_What the task requires_
Reproduce the records below, swapping every occurrence of "series" for "data group" and leaving all other text unchanged. Omit the pictures from your answer.

_Exercise data_
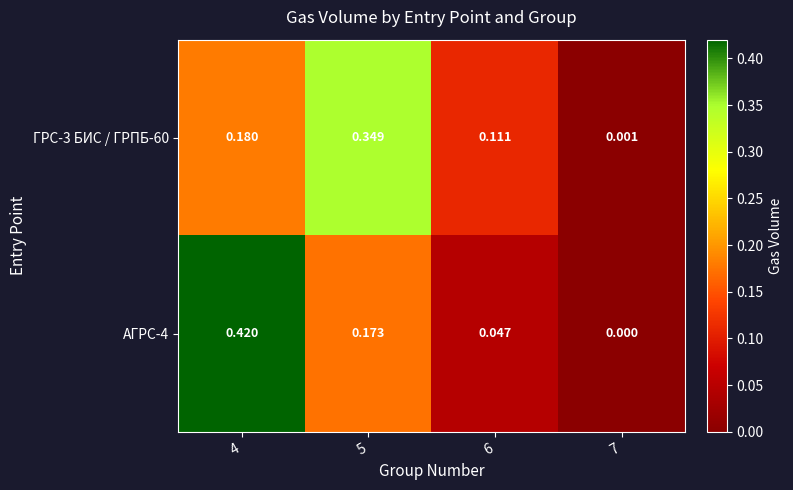

Is the value of ГРС-3 БИС / ГРПБ-60 at 4 greater than the value of АГРС-4 at 5?

Yes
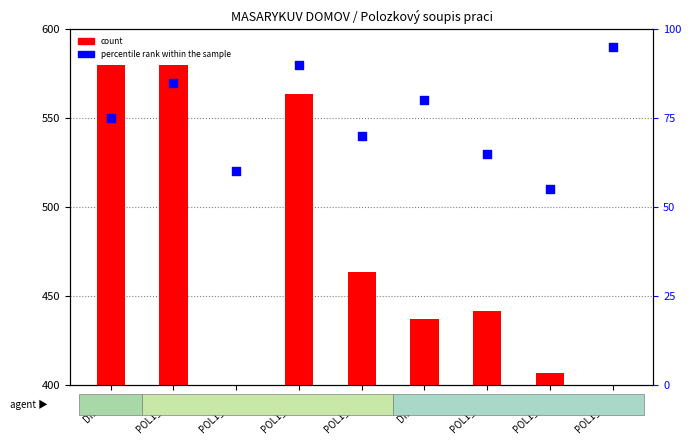

Which series has the largest total across all categories?

count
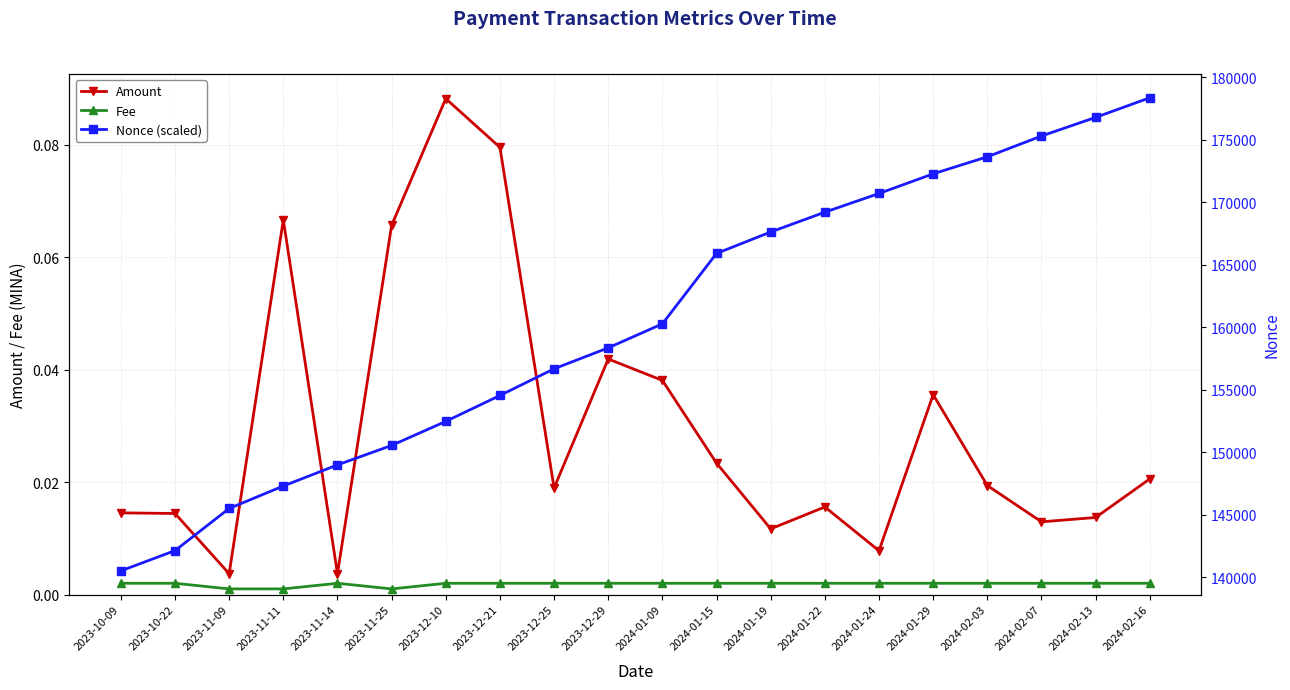

What is the sum of all Nonce (scaled) values?

3207308.0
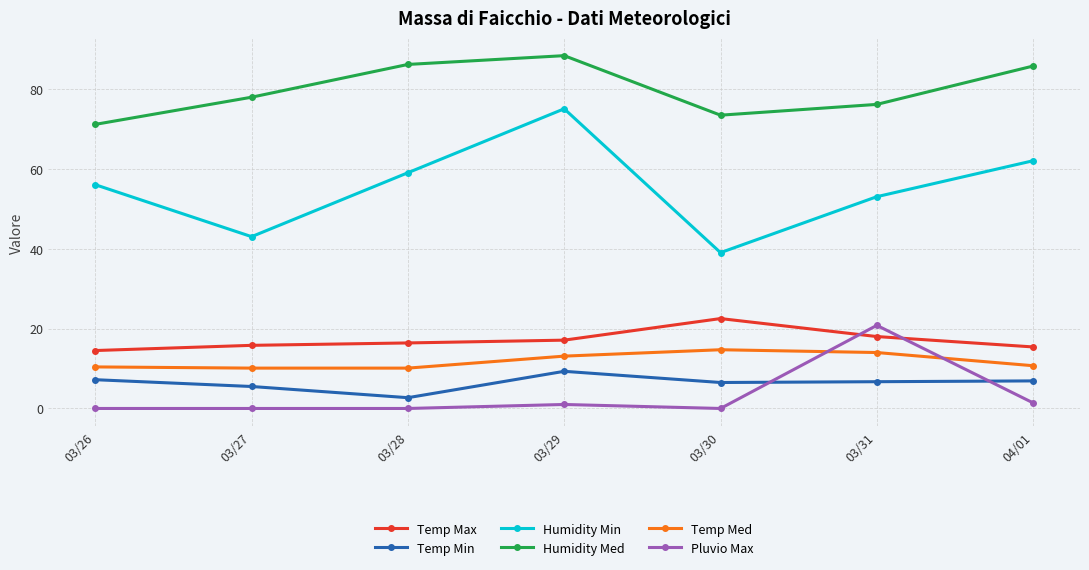

What is the value of the Humidity Med point at the 4th from the left?

88.3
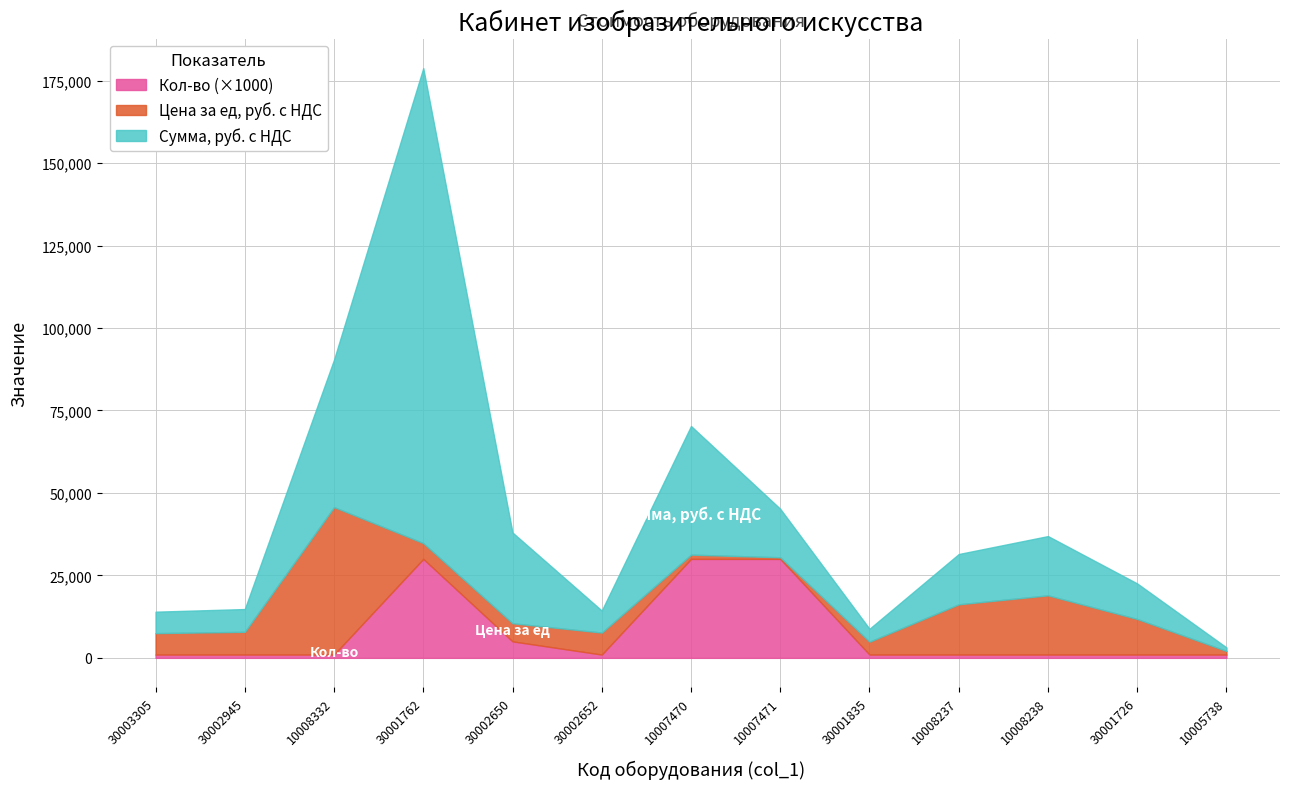

What is the label of the 12th point from the right?

30002945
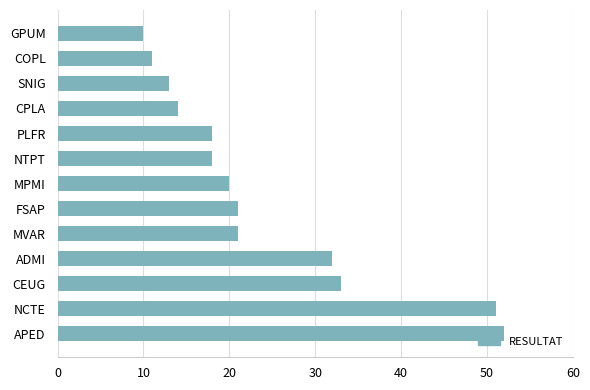

What is the sum of the values at ADMI and CEUG?

65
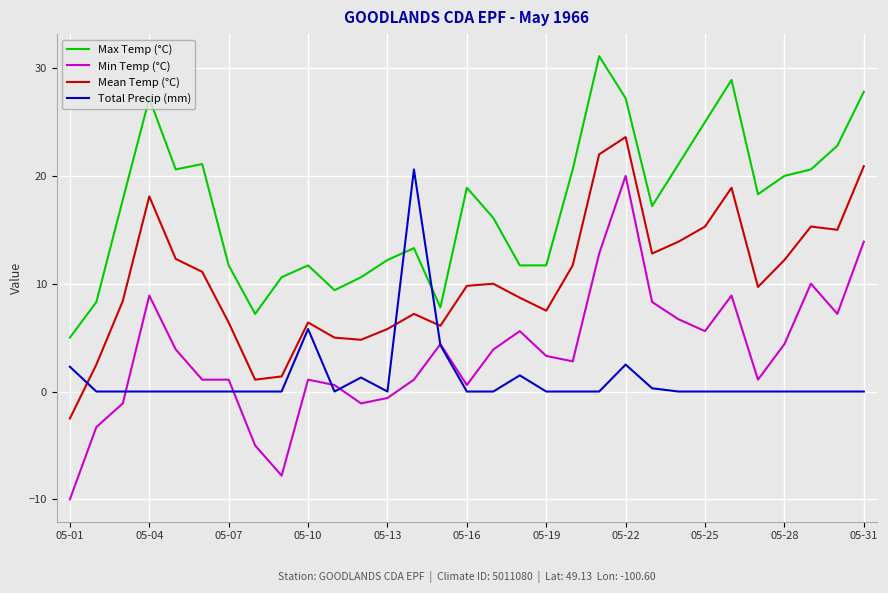

Which series has the widest spread of values?

Min Temp (°C)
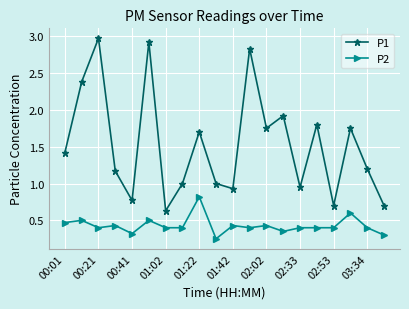

True or false: P1 and P2 intersect in this chart.

False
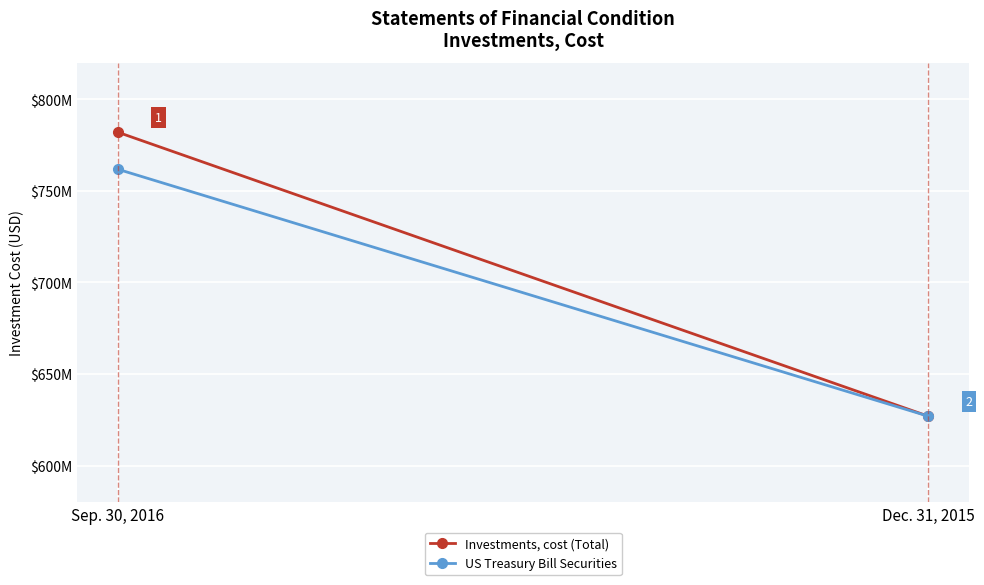

What is the spread (max minus min) of values at Sep. 30, 2016?

20231370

_Reply to the exercise_
Is the value of ГРС-3 БИС / ГРПБ-60 at 4 greater than the value of АГРС-4 at 5?

Yes

Which data group has the largest total across all categories?

count

What is the sum of all Nonce (scaled) values?

3207308.0

What is the value of the Humidity Med point at the 4th from the left?

88.3

What is the label of the 12th point from the right?

30002945

What is the sum of the values at ADMI and CEUG?

65

Which data group has the widest spread of values?

Min Temp (°C)

True or false: P1 and P2 intersect in this chart.

False

What is the spread (max minus min) of values at Sep. 30, 2016?

20231370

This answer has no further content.